## Work instructions
Only the pictures are to be left out; return the rest of the data exactly as it stands.

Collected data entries
=-=-=

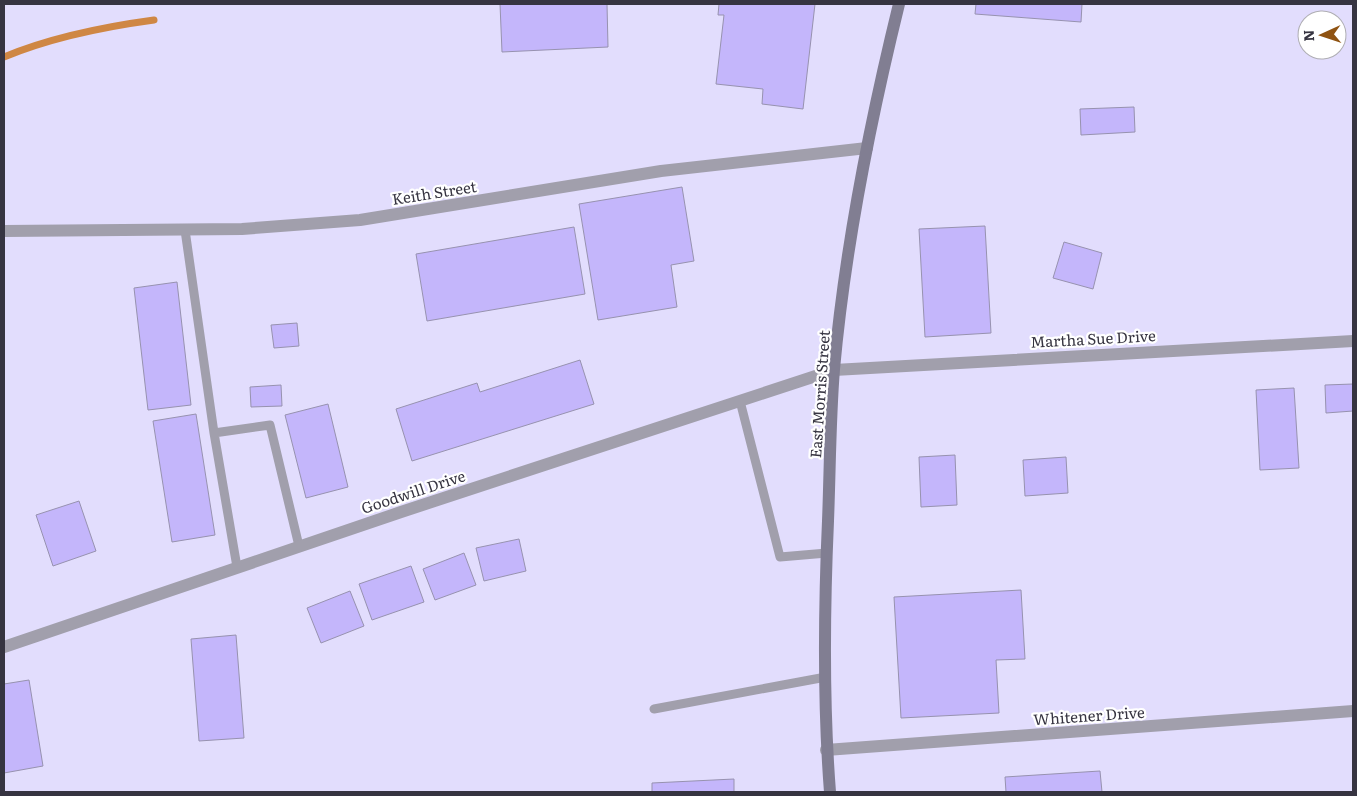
<svg xmlns="http://www.w3.org/2000/svg" width="1357" height="796" font-family="Literata,serif">
<rect width="100%" height="100%" fill="#e2ddfd"/>
<g fill="none" stroke-linecap="round" stroke-linejoin="round">
<!-- stream -->
<path stroke="#cf8744" stroke-width="7" d="M 4,57 C 52,37 102,27 154,20"/>
</g>
<!-- building -->
<path fill="#c4b6fb" stroke="#9792af" d="M 500,4 L 607,4 L 608,47 L 502,52 Z
M 719,4 L 815,4 L 803,109 L 762,104 L 763,89 L 716,84 L 724,15 L 718,15 Z
M 976,4 L 1082,4 L 1081,22 L 975,14 Z
M 1134,107 L 1135,132 L 1081,135 L 1080,109 Z
M 682,187 L 694,261 L 671,265 L 677,307 L 598,320 L 579,204 Z
M 985,226 L 991,333 L 925,337 L 919,229 Z
M 574,227 L 585,294 L 427,321 L 416,254 Z
M 1064,242 L 1102,253 L 1093,289 L 1053,278 Z
M 177,282 L 191,405 L 148,410 L 134,288 Z
M 297,323 L 299,346 L 274,348 L 271,325 Z
M 580,360 L 594,404 L 412,461 L 396,409 L 477,383 L 480,392 Z
M 1353,384 L 1353,411 L 1326,413 L 1325,385 Z
M 281,385 L 282,406 L 251,407 L 250,387 Z
M 1294,388 L 1299,468 L 1260,470 L 1256,390 Z
M 328,404 L 348,487 L 306,498 L 285,415 Z
M 196,414 L 215,535 L 172,542 L 153,421 Z
M 955,455 L 957,505 L 921,507 L 919,457 Z
M 1066,457 L 1068,493 L 1025,496 L 1023,460 Z
M 79,501 L 96,551 L 53,566 L 36,515 Z
M 519,539 L 526,571 L 484,581 L 476,548 Z
M 464,553 L 476,585 L 435,600 L 423,569 Z
M 411,566 L 424,602 L 372,620 L 359,584 Z
M 1021,590 L 1025,659 L 996,660 L 999,713 L 901,718 L 894,597 Z
M 350,591 L 364,626 L 321,643 L 307,608 Z
M 236,635 L 244,738 L 199,741 L 191,639 Z
M 29,680 L 43,766 L 4,773 L 4,684 Z
M 1100,771 L 1102,792 L 1006,792 L 1005,777 Z
M 734,779 L 734,792 L 652,792 L 652,783 Z"/>
<g fill="none" stroke-linecap="round" stroke-linejoin="round">
<!-- lane -->
<path stroke="#a19fac" stroke-width="9" d="M 185,230 L 214,433
M 740,401 L 780,557 L 827,553
M 237,567 L 214,433 L 270,425 L 299,546
M 654,709 L 826,677"/>
<!-- street -->
<path stroke="#a19fac" stroke-width="12" d="M 4,231 L 242,229 L 360,220 L 661,171 L 867,148
M 4,647 L 401,512 L 834,370 L 1353,341
M 826,750 L 1353,711"/>
<!-- secondary -->
<path stroke="#817e92" stroke-width="12" d="M 830,792 C 823,702 824,611 828,521 C 830,470 830,419 834,369 C 845,248 870,122 899,4"/>
</g>
<g text-anchor="middle" dominant-baseline="central" stroke-width="4.5" stroke-linejoin="round" paint-order="stroke">
<!-- street labels -->
<g font-size="15" fill="#363441" stroke="#fff">
<text transform="translate(434 192) rotate(-9)">Keith Street</text>
<text transform="translate(1093 338) rotate(-3)">Martha Sue Drive</text>
<text transform="translate(819 394) rotate(-86)">East Morris Street</text>
<text transform="translate(413 491) rotate(-18)">Goodwill Drive</text>
<text transform="translate(1089 715) rotate(-4)">Whitener Drive</text>
</g>
</g>
<!-- border -->
<rect width="1357" height="796" fill="none" stroke="#363441" stroke-width="10"/>
<!-- north arrow -->
<g transform="translate(1322 35) rotate(267)"><circle r="24" fill="#ffffff" stroke="#afaeb3"/>
<path d="M0-4L9 19L0 12L-9 19Z" fill="#8f5312"/>
<text y="-8" font-size="14" font-weight="bold" text-anchor="middle" fill="#363441">N</text>
</g>
</svg>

=-=-=

## Answer for the task
<svg xmlns="http://www.w3.org/2000/svg" width="1357" height="796" font-family="Literata,serif">
<rect width="100%" height="100%" fill="#e2ddfd"/>
<g fill="none" stroke-linecap="round" stroke-linejoin="round">
<!-- stream -->
<path stroke="#cf8744" stroke-width="7" d="M 4,57 C 52,37 102,27 154,20"/>
</g>
<!-- building -->
<path fill="#c4b6fb" stroke="#9792af" d="M 500,4 L 607,4 L 608,47 L 502,52 Z
M 719,4 L 815,4 L 803,109 L 762,104 L 763,89 L 716,84 L 724,15 L 718,15 Z
M 976,4 L 1082,4 L 1081,22 L 975,14 Z
M 1134,107 L 1135,132 L 1081,135 L 1080,109 Z
M 682,187 L 694,261 L 671,265 L 677,307 L 598,320 L 579,204 Z
M 985,226 L 991,333 L 925,337 L 919,229 Z
M 574,227 L 585,294 L 427,321 L 416,254 Z
M 1064,242 L 1102,253 L 1093,289 L 1053,278 Z
M 177,282 L 191,405 L 148,410 L 134,288 Z
M 297,323 L 299,346 L 274,348 L 271,325 Z
M 580,360 L 594,404 L 412,461 L 396,409 L 477,383 L 480,392 Z
M 1353,384 L 1353,411 L 1326,413 L 1325,385 Z
M 281,385 L 282,406 L 251,407 L 250,387 Z
M 1294,388 L 1299,468 L 1260,470 L 1256,390 Z
M 328,404 L 348,487 L 306,498 L 285,415 Z
M 196,414 L 215,535 L 172,542 L 153,421 Z
M 955,455 L 957,505 L 921,507 L 919,457 Z
M 1066,457 L 1068,493 L 1025,496 L 1023,460 Z
M 79,501 L 96,551 L 53,566 L 36,515 Z
M 519,539 L 526,571 L 484,581 L 476,548 Z
M 464,553 L 476,585 L 435,600 L 423,569 Z
M 411,566 L 424,602 L 372,620 L 359,584 Z
M 1021,590 L 1025,659 L 996,660 L 999,713 L 901,718 L 894,597 Z
M 350,591 L 364,626 L 321,643 L 307,608 Z
M 236,635 L 244,738 L 199,741 L 191,639 Z
M 29,680 L 43,766 L 4,773 L 4,684 Z
M 1100,771 L 1102,792 L 1006,792 L 1005,777 Z
M 734,779 L 734,792 L 652,792 L 652,783 Z"/>
<g fill="none" stroke-linecap="round" stroke-linejoin="round">
<!-- lane -->
<path stroke="#a19fac" stroke-width="9" d="M 185,230 L 214,433
M 740,401 L 780,557 L 827,553
M 237,567 L 214,433 L 270,425 L 299,546
M 654,709 L 826,677"/>
<!-- street -->
<path stroke="#a19fac" stroke-width="12" d="M 4,231 L 242,229 L 360,220 L 661,171 L 867,148
M 4,647 L 401,512 L 834,370 L 1353,341
M 826,750 L 1353,711"/>
<!-- secondary -->
<path stroke="#817e92" stroke-width="12" d="M 830,792 C 823,702 824,611 828,521 C 830,470 830,419 834,369 C 845,248 870,122 899,4"/>
</g>
<g text-anchor="middle" dominant-baseline="central" stroke-width="4.5" stroke-linejoin="round" paint-order="stroke">
<!-- street labels -->
<g font-size="15" fill="#363441" stroke="#fff">
<text transform="translate(434 192) rotate(-9)">Keith Street</text>
<text transform="translate(1093 338) rotate(-3)">Martha Sue Drive</text>
<text transform="translate(819 394) rotate(-86)">East Morris Street</text>
<text transform="translate(413 491) rotate(-18)">Goodwill Drive</text>
<text transform="translate(1089 715) rotate(-4)">Whitener Drive</text>
</g>
</g>
<!-- border -->
<rect width="1357" height="796" fill="none" stroke="#363441" stroke-width="10"/>
<!-- north arrow -->
<g transform="translate(1322 35) rotate(267)"><circle r="24" fill="#ffffff" stroke="#afaeb3"/>
<path d="M0-4L9 19L0 12L-9 19Z" fill="#8f5312"/>
<text y="-8" font-size="14" font-weight="bold" text-anchor="middle" fill="#363441">N</text>
</g>
</svg>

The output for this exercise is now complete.